Un amore antico ed eterno che affonda le proprie radici nei ricordi: un presepe, una tazza di latte caldo con il miele quando avevi la febbre alta, quelle melanzane sott’olio che non sai ritrovare. Alle nonne si confidano cose che si celano ai genitori. Perché le nonne, emendate dall’ansia prestazionale che spesso attanaglia i genitori e corroborate dall’esperienza di chi sa guardar lontano anche se la strada da percorrere è breve, sanno sempre trovare la parola giusta. Con fermezza e con dolcezza. Il gesto di Florenzi mi ha in parte riconciliato con la categoria dei calciatori, definiti spesso come “mercenari” incapaci di rispettare nei comportamenti pubblici e privati i principi etici che sono fondamento dello sport.

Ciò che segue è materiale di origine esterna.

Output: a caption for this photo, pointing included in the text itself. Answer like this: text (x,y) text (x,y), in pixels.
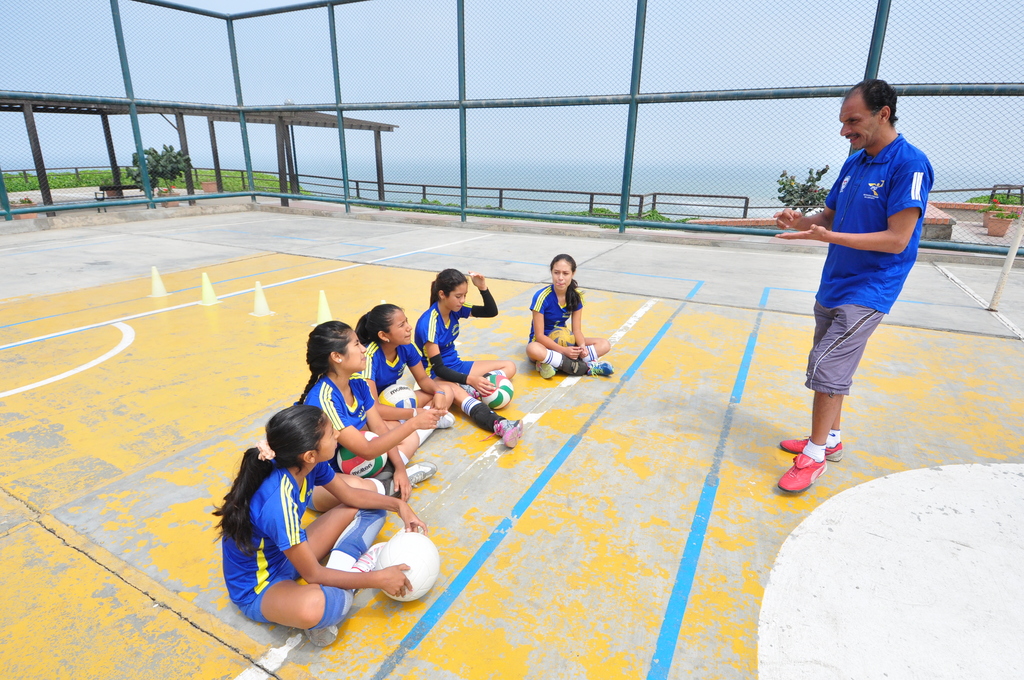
In the picture we can see a football court (962,273), in the court (209,556) there are girls (449,369) and a man (861,312). In the middle of the picture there are plants (1002,209), construction (275,118) and a water body (583,172). At the top (467,53) there is sky (241,64). In the middle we can see railing (404,182) also.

Per non andar lontano nello spazio e nel tempo, ho ancora nelle orecchie le parole di quel galantuomo di Maradona che, invitato alla partita di beneficenza patrocinata dal Papa tifoso, aveva trovato il modo di lamentarsi della concomitante presenza all’Olimpico di uno sfascia-famiglie come Icardi. Ma guarda un po’ da quale pulpito viene la predica! O, ancora nello stesso stadio, la scena ignobile della trattativa con quell’altro signore, detto “Genny ‘a carogna”, per ottenere il permesso di giocare una finale di Coppa Italia dopo gli scontri che costarono la vita al povero Ciro Esposito. Ci chiediamo i perché della crisi che attanaglia il calcio italiano. Siamo pronti a incolpare gli stadi scomodi e fatiscenti, le difficoltà di acquisto dei biglietti, la concorrenza delle pay-TV, lo spezzatino dei calendari, la fine delle bandiere, l’invasione degli stranieri e il primato dei soldi sul sudore.

Tutto vero, tutto giusto. Ma penso che in cima a tutto ci sia altro. La situazione non potrà cambiare fino a quando gli stadi risuoneranno ancora di cori ignobili e di insulti. Fino a quando l’odore dell’erba tagliata sarà coperta dal puzzo del fumo dei petardi e dei lacrimogeni. Fino a quando gli spalti saranno popolati da poliziotti in assetto di guerra e da invasati pronti ad aggredirli e insultarli. Ce lo insegnano Florenzi e nonna Aurora: per tornare a gioire negli stadi servono più nonne e meno carogne.